His chapter on the “The Tavistock Institute of Medical Psychology, 1920-2020” has appeared in the special centenary volume, The Tavistock Century:  2020 Vision (Phoenix Publishing House, 2021), designed to celebrate the founding of the Tavistock Square Clinic for Functional Nervous Disorders in 1920 (now known as the Tavistock and Portman NHS Trust).  A shortened version of this essay has appeared in the journal Couple and Family Psychoanalysis, edited by our colleague Dr. Christopher Clulow.  Future chapters, currently in press, include a study of Donald Winnicott’s famous child psychoanalytical patient known as “The Piggle”; a tribute to the great and much-missed British psychoanalyst Marion Milner; as well as a study of forensic disability psychotherapy.

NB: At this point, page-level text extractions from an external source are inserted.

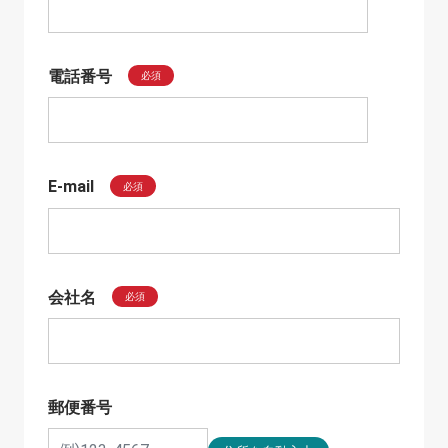
電話番号
必須
E-mail
必須
会社名
必須
郵便番号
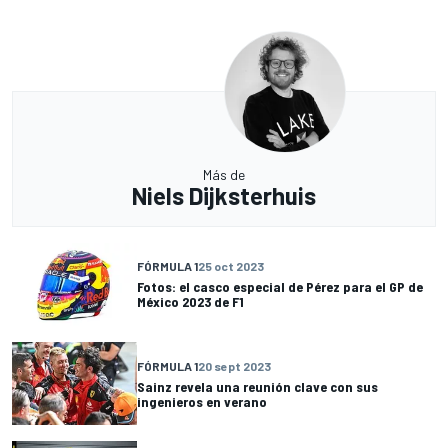
Más de
Niels Dijksterhuis
FÓRMULA 1
25 oct 2023
Fotos: el casco especial de Pérez para el GP de
México 2023 de F1
FÓRMULA 1
20 sept 2023
Sainz revela una reunión clave con sus
ingenieros en verano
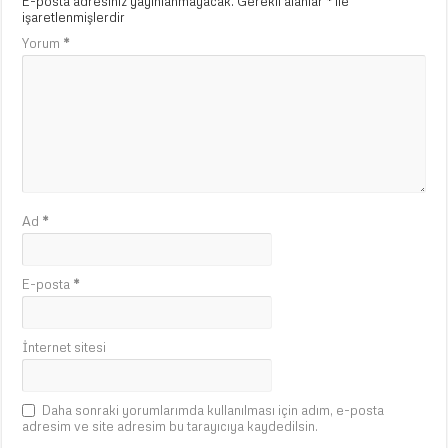
E-posta adresiniz yayınlanmayacak.
Gerekli alanlar
*
ile
işaretlenmişlerdir
Yorum
*
Ad
*
E-posta
*
İnternet sitesi
Daha sonraki yorumlarımda kullanılması için adım, e-posta
adresim ve site adresim bu tarayıcıya kaydedilsin.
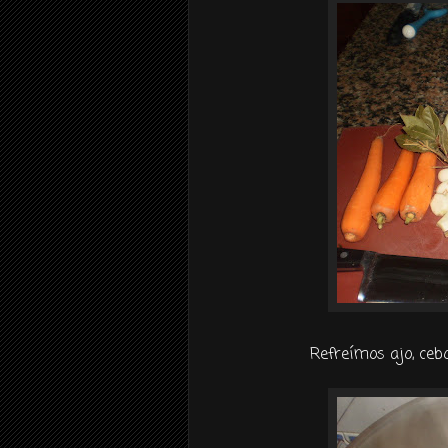
Refreímos
ajo, ceb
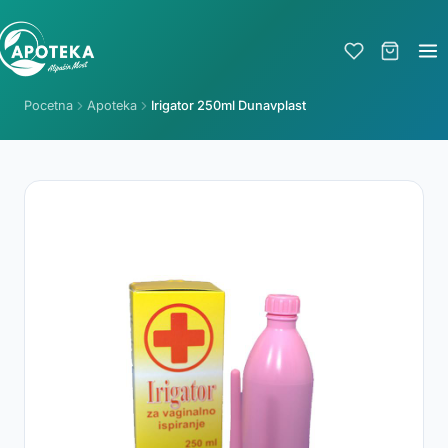
Pocetna
Apoteka
Irigator 250ml Dunavplast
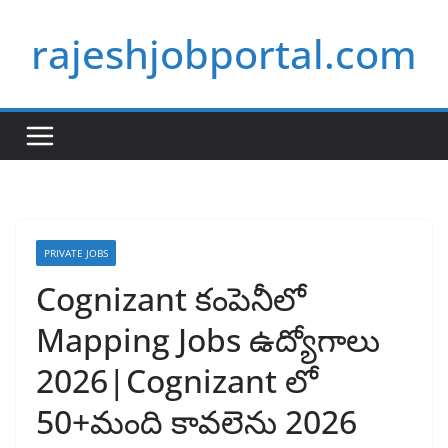
Skip
rajeshjobportal.com
to
content
PRIVATE JOBS
Cognizant కంపెనీలో
Mapping Jobs ఉద్యోగాలు
2026|Cognizant లో
50+మంది కావలెను 2026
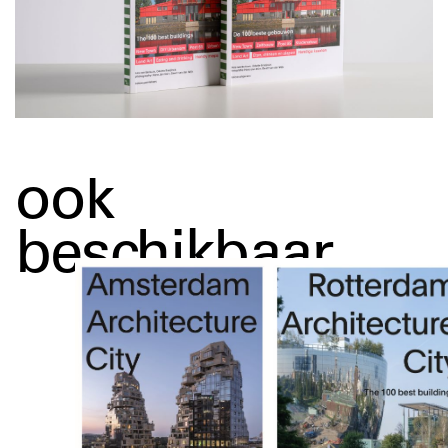
ook
beschikbaar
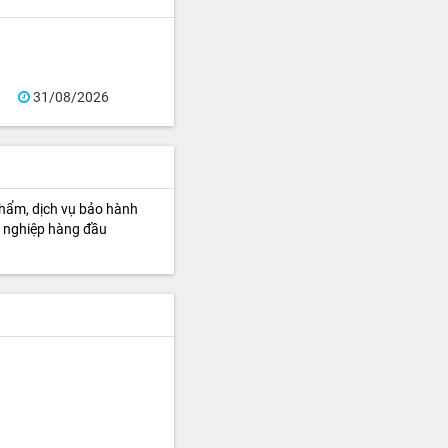
31/08/2026
 phẩm, dịch vụ bảo hành
n nghiệp hàng đầu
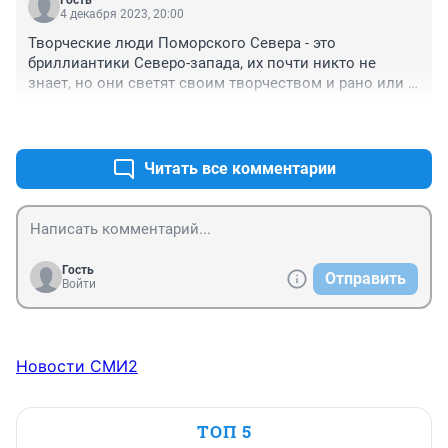
4 декабря 2023, 20:00
Творческие люди Поморского Севера - это 
бриллиантики Северо-запада, их почти никто не 
знает, но они светят своим творчеством и рано или 
поздно о таких дарованиях узнает весь мир. Мне - 
+0
–0
все-все понравiлось. друг ИИГ.
Читать все комментарии
Гость
Отправить
Войти
Новости СМИ2
ТОП 5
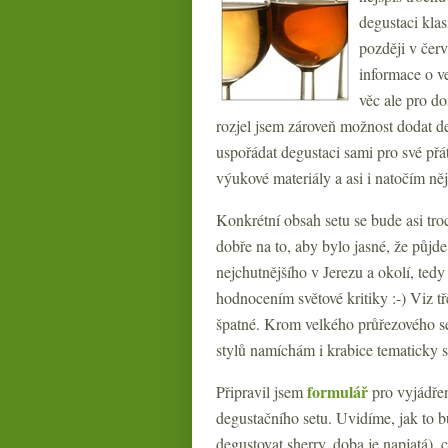
degustaci kla
později v červ
informace o v
věc ale pro do
rozjel jsem zároveň možnost dodat d
uspořádat degustaci sami pro své přát
výukové materiály a asi i natočím něj
Konkrétní obsah setu se bude asi troc
dobře na to, aby bylo jasné, že půjde
nejchutnějšího v Jerezu a okolí, te
hodnocením světové kritiky :-) Viz t
špatné. Krom velkého průřezového se
stylů namíchám i krabice tematicky sp
formulář
Připravil jsem
pro vyjádřen
degustačního setu. Uvidíme, jak to b
degustovat sherry, doba je napjatá), 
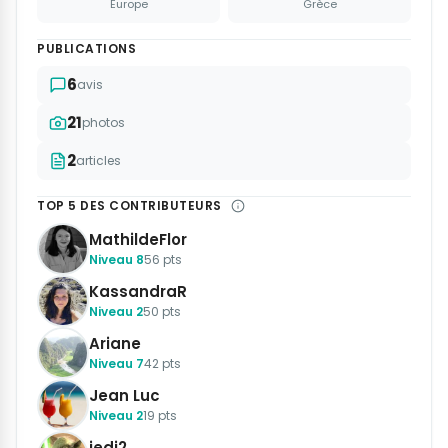
Europe
Grèce
PUBLICATIONS
6
avis
21
photos
2
articles
TOP 5 DES CONTRIBUTEURS
MathildeFlor
Niveau 8
56 pts
KassandraR
Niveau 2
50 pts
Ariane
Niveau 7
42 pts
Jean Luc
Niveau 2
19 pts
jedi2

He has also produced his popular annual column of “Brett Kahr’s Top Ten Books” for the Confer website (

Quite apart from his teaching and writing, Professor Kahr has devoted most of his time during these challenging months to his clinical practice, extremely grateful that, due to the wonders of the landline telephone, he and his patients have continued to work uninterruptedly.  He very much awaits reopening his Central London office in a post-vaccinated world!